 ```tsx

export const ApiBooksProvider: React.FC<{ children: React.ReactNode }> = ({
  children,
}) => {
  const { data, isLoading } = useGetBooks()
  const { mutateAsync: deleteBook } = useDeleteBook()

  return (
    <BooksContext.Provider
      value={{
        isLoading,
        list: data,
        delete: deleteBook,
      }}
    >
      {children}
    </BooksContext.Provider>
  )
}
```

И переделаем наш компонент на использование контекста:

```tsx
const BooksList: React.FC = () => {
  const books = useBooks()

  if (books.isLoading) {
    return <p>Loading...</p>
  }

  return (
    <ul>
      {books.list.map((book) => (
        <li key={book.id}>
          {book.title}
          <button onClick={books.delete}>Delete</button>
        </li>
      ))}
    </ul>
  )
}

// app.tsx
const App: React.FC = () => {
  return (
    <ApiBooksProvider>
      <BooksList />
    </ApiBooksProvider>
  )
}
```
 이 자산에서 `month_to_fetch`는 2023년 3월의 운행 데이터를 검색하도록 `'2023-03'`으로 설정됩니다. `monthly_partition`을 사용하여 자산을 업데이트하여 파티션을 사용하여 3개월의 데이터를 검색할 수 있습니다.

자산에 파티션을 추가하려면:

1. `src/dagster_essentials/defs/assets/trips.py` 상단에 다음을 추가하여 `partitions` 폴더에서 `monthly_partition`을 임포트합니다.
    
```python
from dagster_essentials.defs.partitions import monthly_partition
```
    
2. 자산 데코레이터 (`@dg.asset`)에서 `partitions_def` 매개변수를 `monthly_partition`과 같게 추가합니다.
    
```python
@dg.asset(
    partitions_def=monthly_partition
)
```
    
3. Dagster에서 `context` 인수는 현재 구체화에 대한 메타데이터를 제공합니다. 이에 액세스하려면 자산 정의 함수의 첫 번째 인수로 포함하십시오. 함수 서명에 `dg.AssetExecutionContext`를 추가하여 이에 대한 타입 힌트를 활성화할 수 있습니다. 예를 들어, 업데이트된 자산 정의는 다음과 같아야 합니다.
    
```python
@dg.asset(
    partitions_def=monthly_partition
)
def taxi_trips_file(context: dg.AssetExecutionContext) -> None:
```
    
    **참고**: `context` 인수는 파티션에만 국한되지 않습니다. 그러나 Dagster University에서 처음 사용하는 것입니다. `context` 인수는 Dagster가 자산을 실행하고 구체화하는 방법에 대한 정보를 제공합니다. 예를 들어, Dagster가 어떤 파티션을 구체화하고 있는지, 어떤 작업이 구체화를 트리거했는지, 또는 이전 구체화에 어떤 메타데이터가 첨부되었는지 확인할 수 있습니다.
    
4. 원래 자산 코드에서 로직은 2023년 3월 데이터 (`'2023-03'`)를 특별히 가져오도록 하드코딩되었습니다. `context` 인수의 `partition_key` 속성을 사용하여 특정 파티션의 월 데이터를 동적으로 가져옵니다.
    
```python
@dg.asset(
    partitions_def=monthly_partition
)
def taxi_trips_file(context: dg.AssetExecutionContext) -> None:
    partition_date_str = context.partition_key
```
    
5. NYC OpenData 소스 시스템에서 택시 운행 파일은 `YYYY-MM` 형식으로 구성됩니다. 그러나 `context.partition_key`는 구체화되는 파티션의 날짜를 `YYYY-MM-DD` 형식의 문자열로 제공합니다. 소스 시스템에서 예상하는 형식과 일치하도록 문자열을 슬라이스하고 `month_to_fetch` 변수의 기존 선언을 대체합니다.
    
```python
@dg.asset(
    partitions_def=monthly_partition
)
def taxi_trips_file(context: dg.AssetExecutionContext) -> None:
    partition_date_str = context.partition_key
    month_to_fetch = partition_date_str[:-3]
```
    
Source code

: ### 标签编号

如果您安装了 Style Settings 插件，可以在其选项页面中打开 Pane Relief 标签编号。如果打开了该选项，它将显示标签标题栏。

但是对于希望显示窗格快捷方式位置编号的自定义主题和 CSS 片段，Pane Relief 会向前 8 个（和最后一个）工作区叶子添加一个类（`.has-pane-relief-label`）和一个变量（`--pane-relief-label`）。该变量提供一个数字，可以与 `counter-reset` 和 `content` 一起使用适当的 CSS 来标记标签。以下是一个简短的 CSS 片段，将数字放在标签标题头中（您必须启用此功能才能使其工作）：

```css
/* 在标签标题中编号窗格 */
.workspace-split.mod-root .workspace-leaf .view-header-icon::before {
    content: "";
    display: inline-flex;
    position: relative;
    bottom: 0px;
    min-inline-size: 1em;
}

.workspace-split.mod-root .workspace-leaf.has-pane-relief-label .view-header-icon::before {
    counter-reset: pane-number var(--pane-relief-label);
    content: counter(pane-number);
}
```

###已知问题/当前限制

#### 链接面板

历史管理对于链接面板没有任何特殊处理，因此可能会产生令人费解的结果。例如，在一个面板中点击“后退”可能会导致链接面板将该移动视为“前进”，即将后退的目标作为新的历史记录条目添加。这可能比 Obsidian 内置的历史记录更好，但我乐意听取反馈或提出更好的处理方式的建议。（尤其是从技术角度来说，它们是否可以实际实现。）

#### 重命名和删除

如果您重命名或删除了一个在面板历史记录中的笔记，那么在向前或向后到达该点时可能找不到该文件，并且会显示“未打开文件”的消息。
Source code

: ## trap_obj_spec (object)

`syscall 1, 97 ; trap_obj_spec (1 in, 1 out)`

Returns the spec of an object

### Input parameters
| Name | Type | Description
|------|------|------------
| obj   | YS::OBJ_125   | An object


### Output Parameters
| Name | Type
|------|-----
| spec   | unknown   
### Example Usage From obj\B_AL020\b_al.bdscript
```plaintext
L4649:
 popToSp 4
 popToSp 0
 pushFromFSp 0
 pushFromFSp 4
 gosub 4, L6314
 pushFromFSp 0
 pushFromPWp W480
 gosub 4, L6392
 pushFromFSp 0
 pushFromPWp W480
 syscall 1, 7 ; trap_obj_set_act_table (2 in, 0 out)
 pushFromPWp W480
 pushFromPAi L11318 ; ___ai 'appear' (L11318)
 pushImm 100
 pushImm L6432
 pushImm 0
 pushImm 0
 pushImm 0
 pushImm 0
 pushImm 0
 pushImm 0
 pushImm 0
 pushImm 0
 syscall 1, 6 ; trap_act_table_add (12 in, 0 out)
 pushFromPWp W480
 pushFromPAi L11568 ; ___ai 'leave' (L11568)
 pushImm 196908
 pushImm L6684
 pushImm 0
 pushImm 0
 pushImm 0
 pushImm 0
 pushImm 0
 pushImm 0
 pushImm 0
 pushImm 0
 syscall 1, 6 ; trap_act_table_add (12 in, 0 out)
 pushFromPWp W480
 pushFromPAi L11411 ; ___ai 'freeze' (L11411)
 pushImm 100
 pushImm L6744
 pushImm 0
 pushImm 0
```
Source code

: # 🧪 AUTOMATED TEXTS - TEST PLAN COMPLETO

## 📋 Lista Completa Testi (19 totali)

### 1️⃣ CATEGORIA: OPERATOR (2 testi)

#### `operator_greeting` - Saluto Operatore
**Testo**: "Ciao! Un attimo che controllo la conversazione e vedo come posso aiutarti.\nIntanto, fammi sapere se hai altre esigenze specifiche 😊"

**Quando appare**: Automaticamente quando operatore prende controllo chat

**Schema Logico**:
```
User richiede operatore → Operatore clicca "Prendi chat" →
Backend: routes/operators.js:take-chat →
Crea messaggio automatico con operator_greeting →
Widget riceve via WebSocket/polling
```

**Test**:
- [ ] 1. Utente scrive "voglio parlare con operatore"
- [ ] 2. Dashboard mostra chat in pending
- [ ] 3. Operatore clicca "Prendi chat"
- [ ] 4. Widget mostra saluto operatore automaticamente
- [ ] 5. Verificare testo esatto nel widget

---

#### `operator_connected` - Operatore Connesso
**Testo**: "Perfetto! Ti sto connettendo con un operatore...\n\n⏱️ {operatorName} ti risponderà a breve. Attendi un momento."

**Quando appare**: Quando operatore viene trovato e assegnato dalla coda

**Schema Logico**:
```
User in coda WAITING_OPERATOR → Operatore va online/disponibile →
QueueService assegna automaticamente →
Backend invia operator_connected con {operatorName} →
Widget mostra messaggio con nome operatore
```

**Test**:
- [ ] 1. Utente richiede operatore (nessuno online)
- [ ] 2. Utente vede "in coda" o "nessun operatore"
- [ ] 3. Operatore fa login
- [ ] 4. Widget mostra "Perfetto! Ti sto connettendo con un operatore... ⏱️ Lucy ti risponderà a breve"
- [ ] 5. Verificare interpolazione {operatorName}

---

━━━

EXERCISE: Report every line containing the string "operatorName" in the material.

RESPONSE:
**Testo**: "Perfetto! Ti sto connettendo con un operatore...\n\n⏱️ {operatorName} ti risponderà a breve. Attendi un momento."
Backend invia operator_connected con {operatorName} →
- [ ] 5. Verificare interpolazione {operatorName}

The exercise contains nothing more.